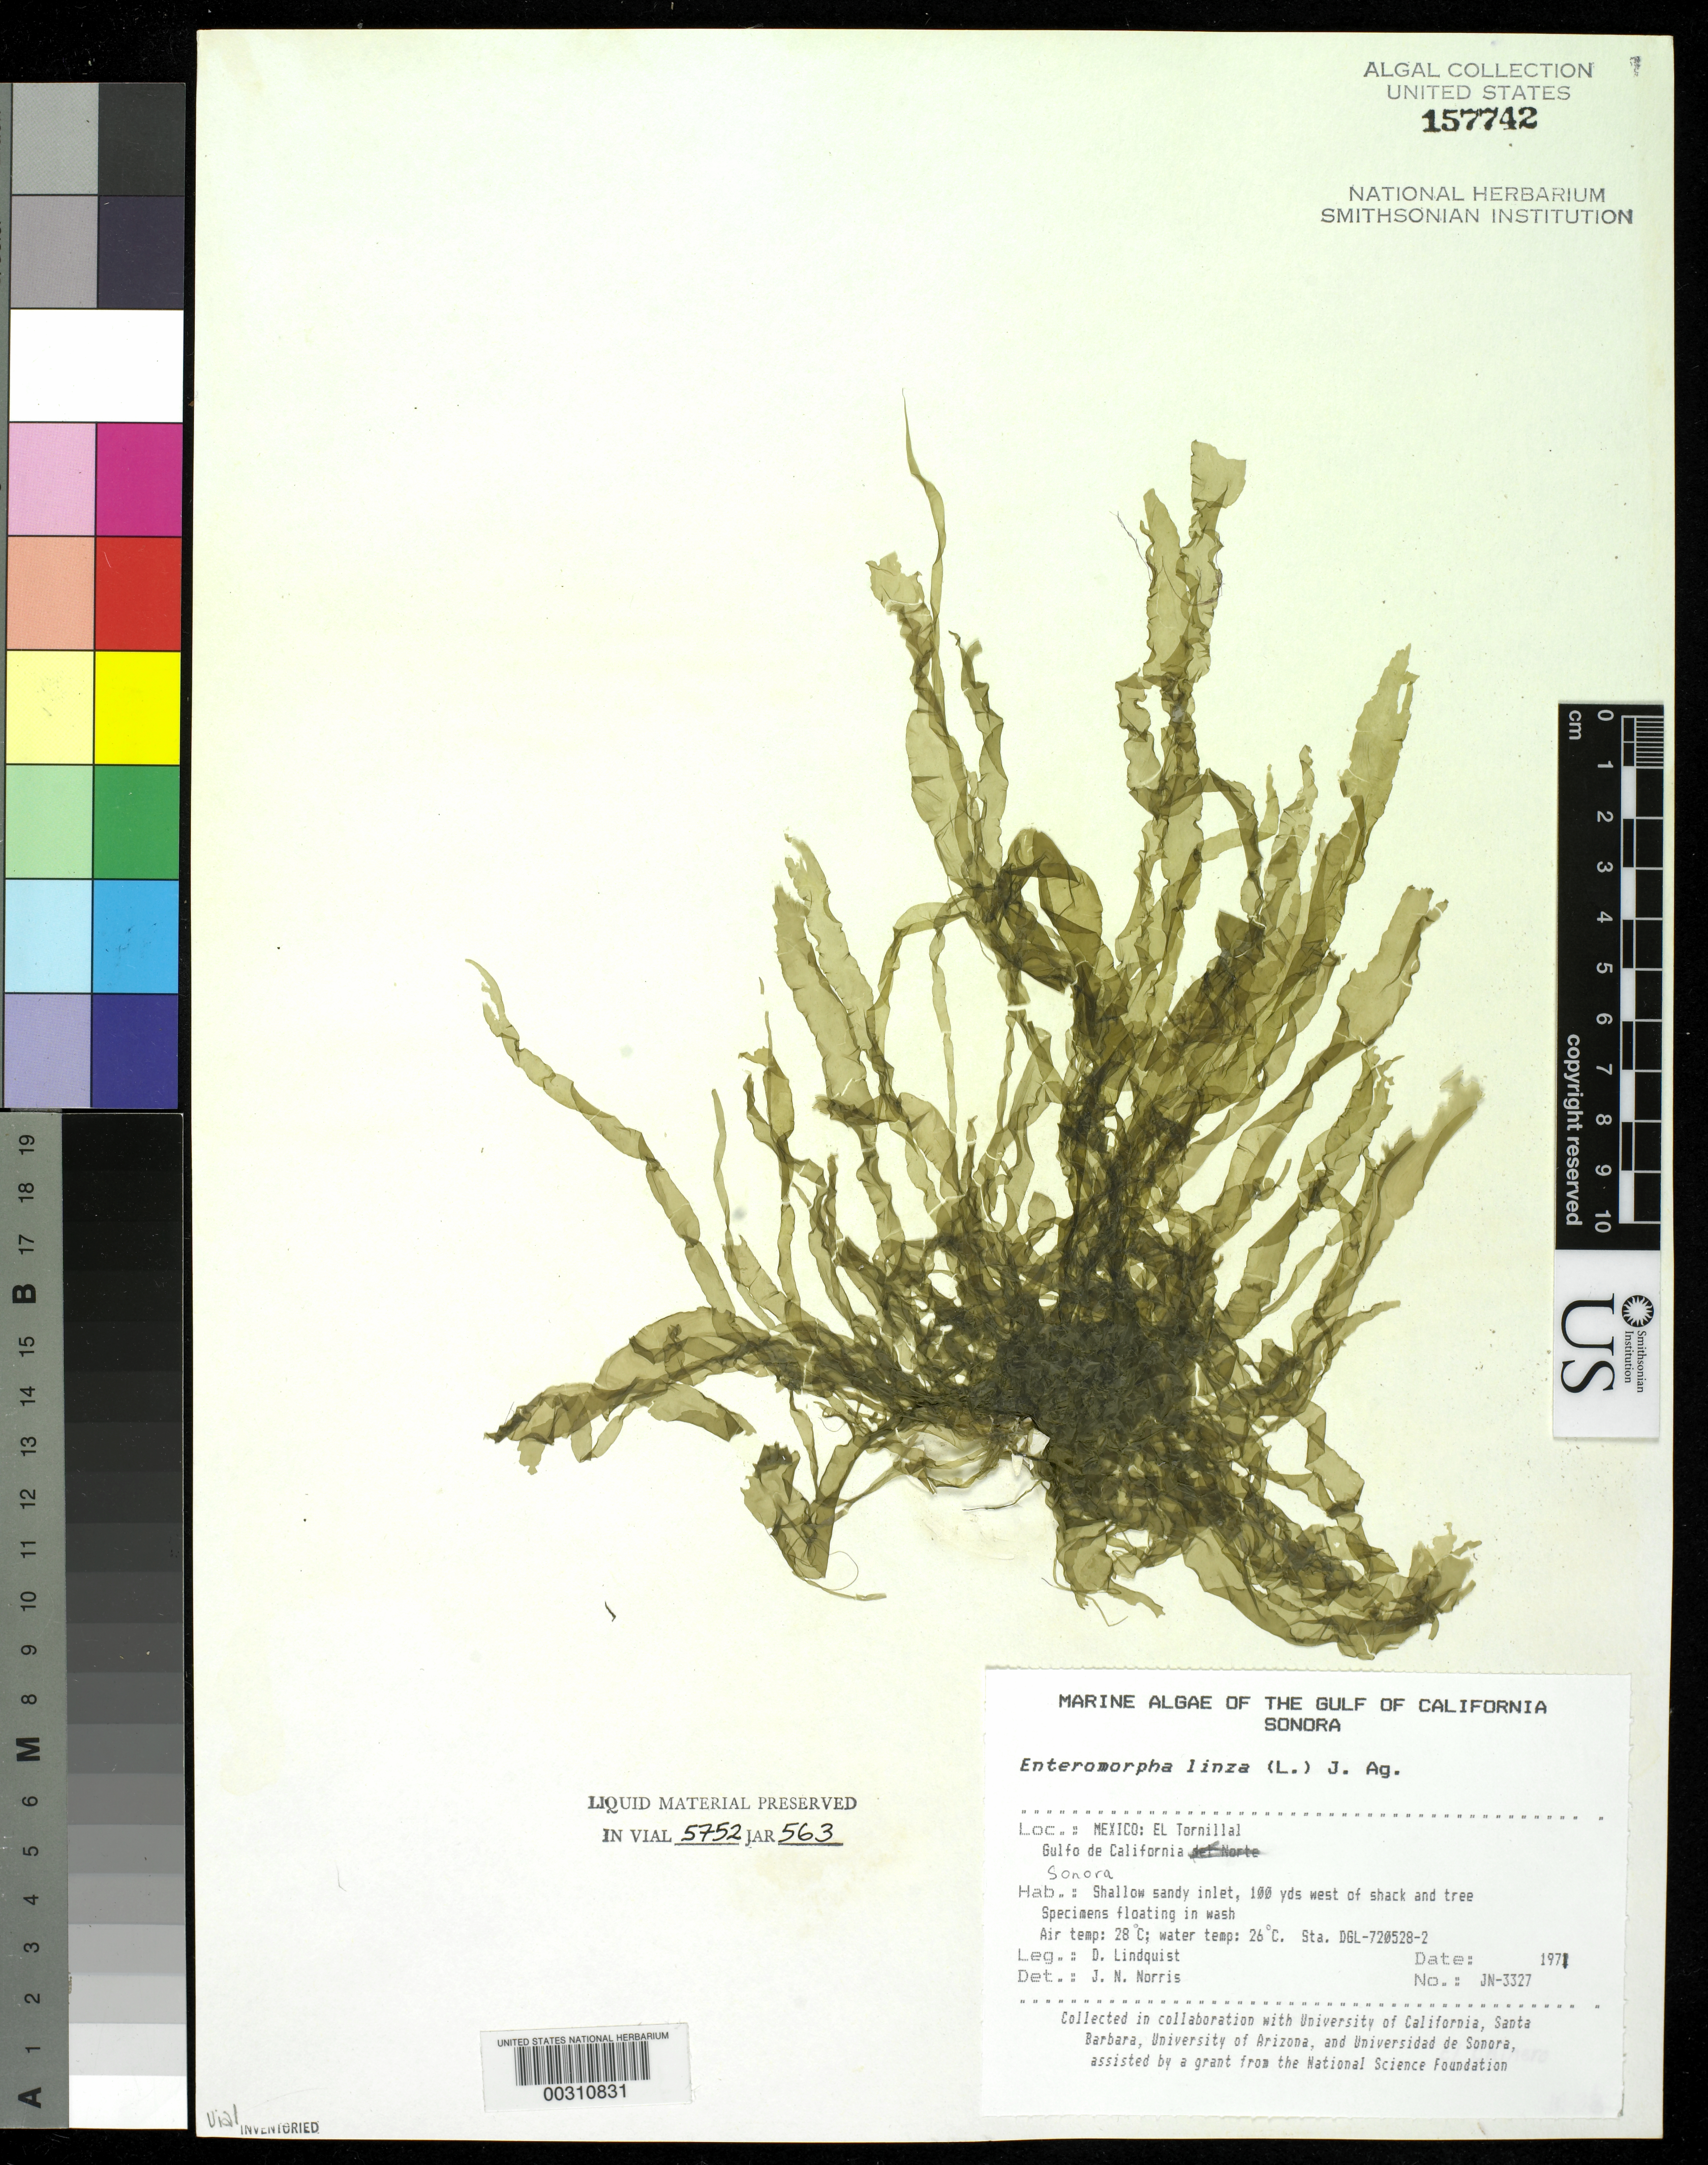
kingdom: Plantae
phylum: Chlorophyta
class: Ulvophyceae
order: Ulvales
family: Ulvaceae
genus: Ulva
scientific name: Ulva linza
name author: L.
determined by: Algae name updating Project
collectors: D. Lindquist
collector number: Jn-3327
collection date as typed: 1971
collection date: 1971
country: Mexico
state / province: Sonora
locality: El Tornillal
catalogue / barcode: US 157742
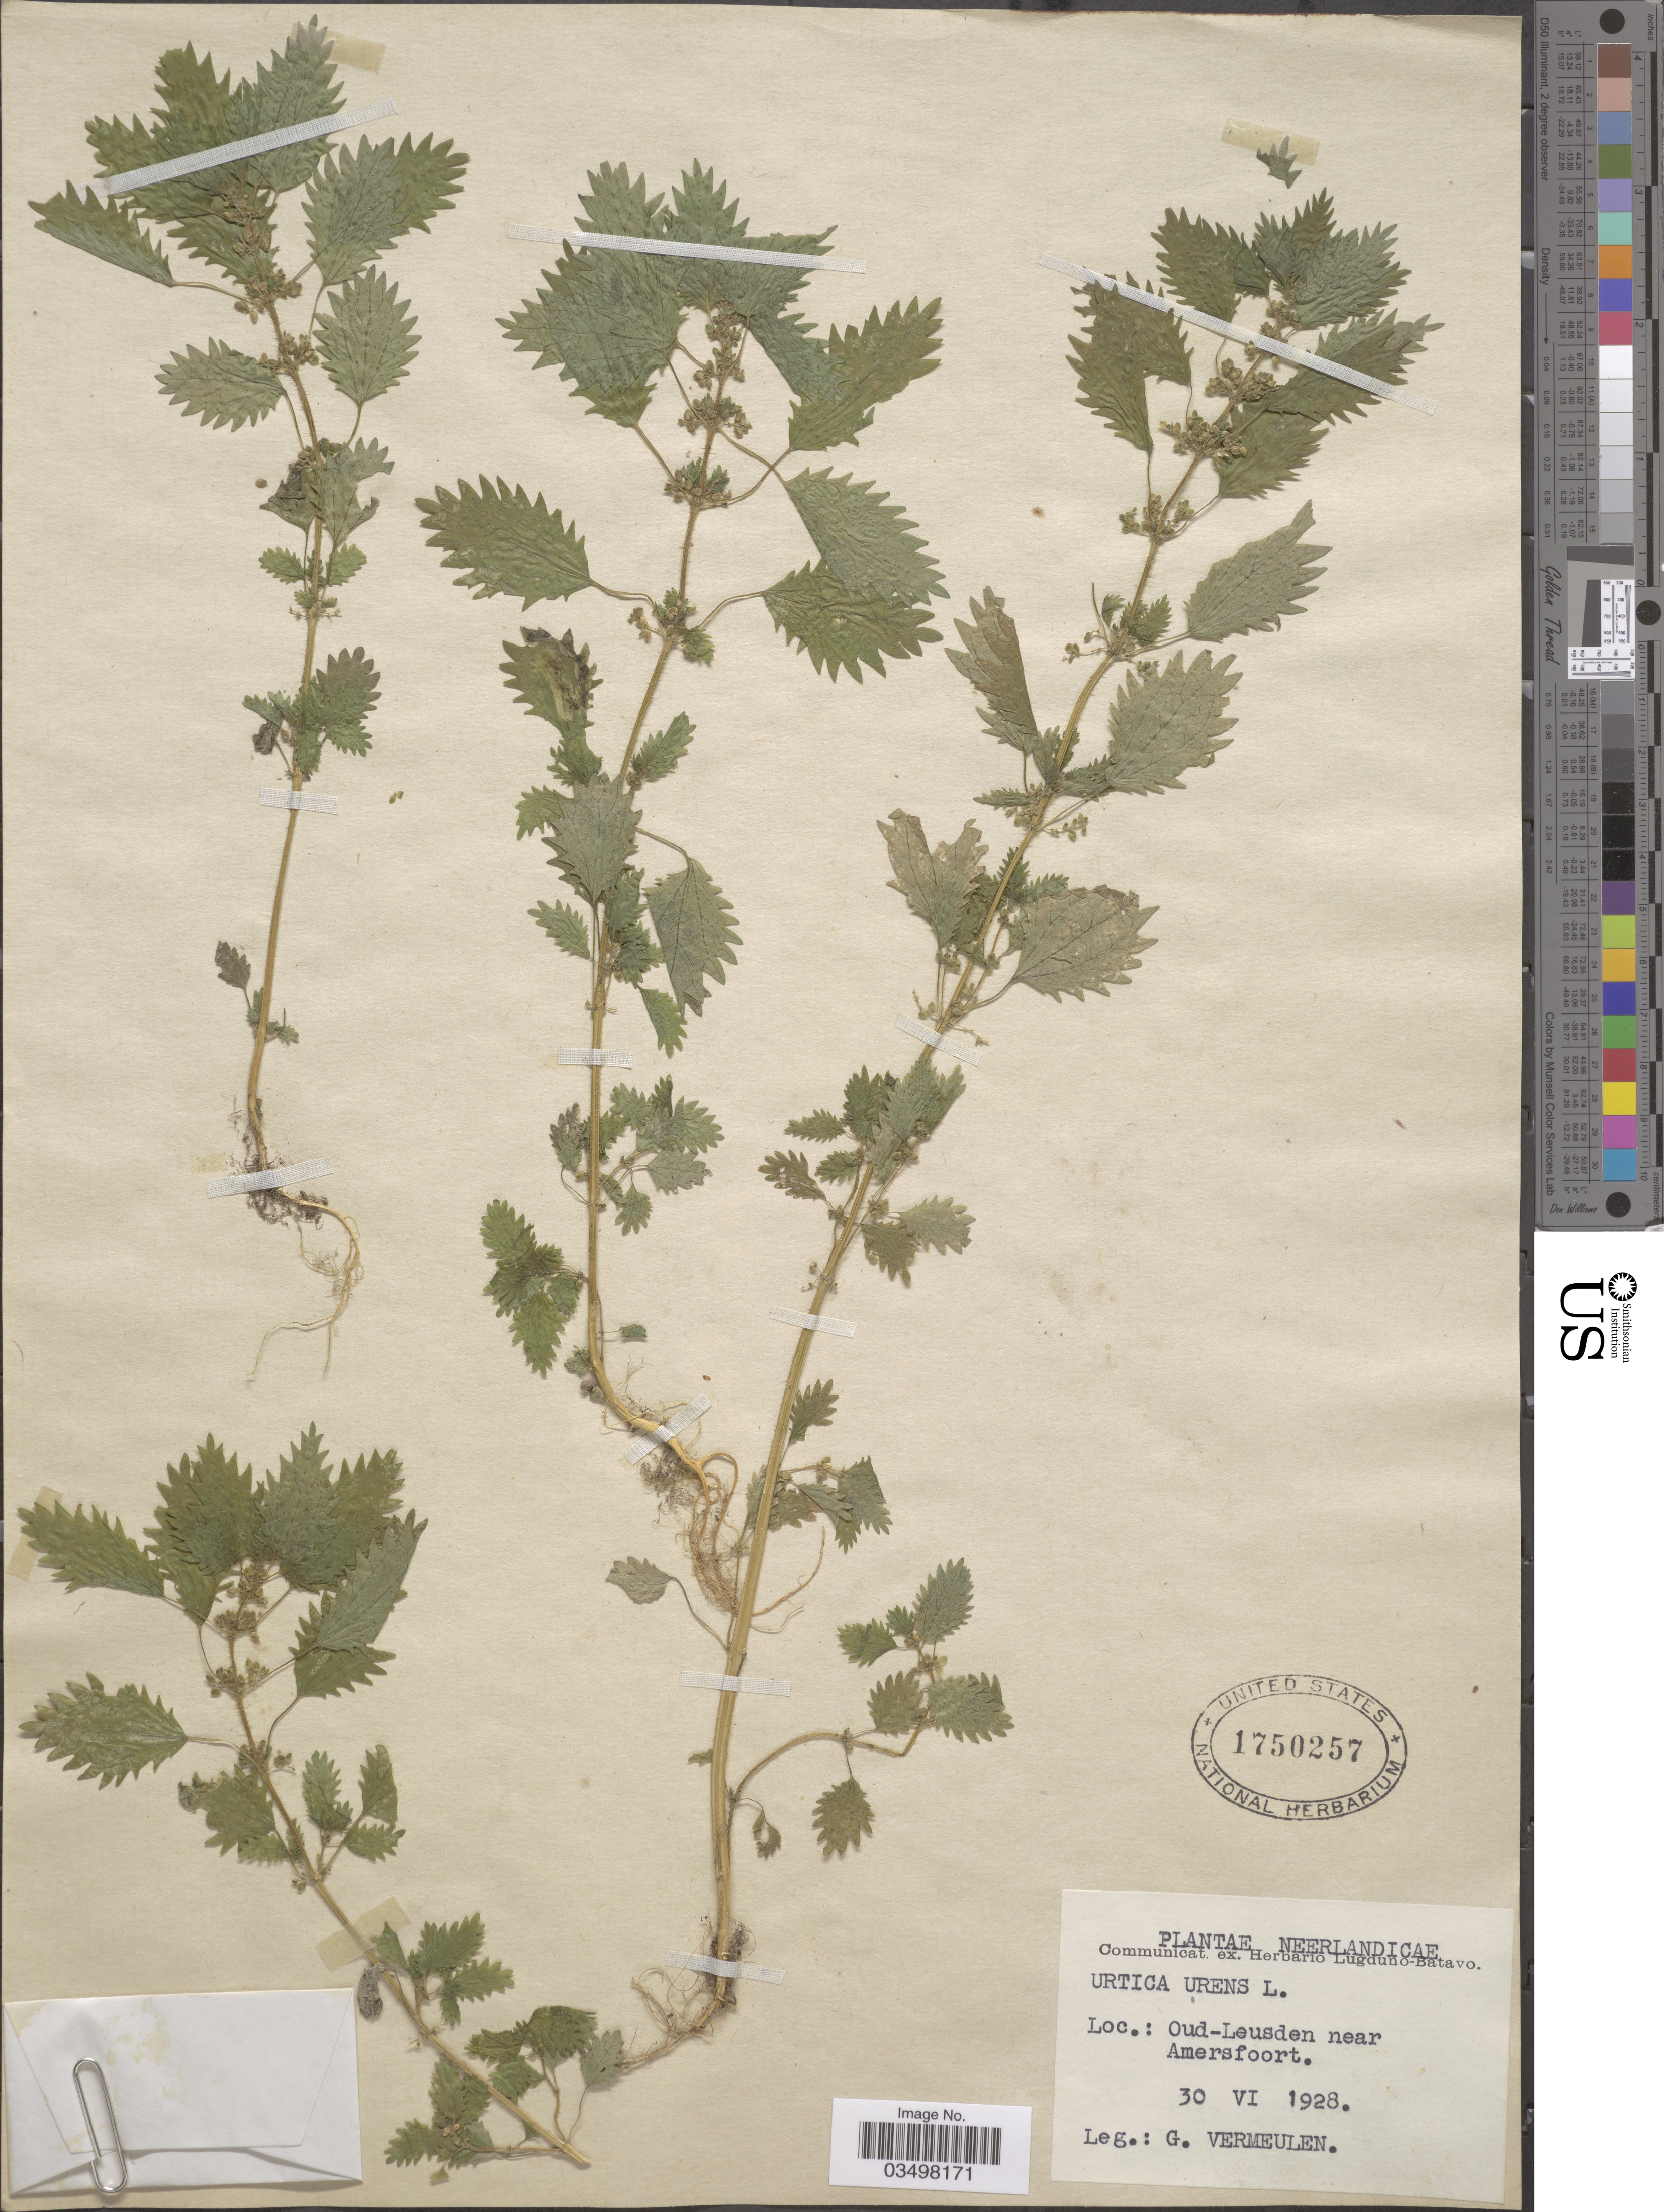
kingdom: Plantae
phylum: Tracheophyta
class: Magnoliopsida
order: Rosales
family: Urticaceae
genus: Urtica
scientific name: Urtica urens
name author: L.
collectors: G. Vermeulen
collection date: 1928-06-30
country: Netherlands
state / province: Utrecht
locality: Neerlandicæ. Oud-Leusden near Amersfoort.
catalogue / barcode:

■ Written request
Lay out every line of the rows above as a numbered list, skipping any blank lines and omitting the pictures.

■ Exercise output
1. kingdom: Plantae
2. phylum: Chlorophyta
3. class: Ulvophyceae
4. order: Ulvales
5. family: Ulvaceae
6. genus: Ulva
7. scientific name: Ulva linza
8. name author: L.
9. determined by: Algae name updating Project
10. collectors: D. Lindquist
11. collector number: Jn-3327
12. collection date as typed: 1971
13. collection date: 1971
14. country: Mexico
15. state / province: Sonora
16. locality: El Tornillal
17. catalogue / barcode: US 157742
18. kingdom: Plantae
19. phylum: Tracheophyta
20. class: Magnoliopsida
21. order: Rosales
22. family: Urticaceae
23. genus: Urtica
24. scientific name: Urtica urens
25. name author: L.
26. collectors: G. Vermeulen
27. collection date: 1928-06-30
28. country: Netherlands
29. state / province: Utrecht
30. locality: Neerlandicæ. Oud-Leusden near Amersfoort.
31. catalogue / barcode:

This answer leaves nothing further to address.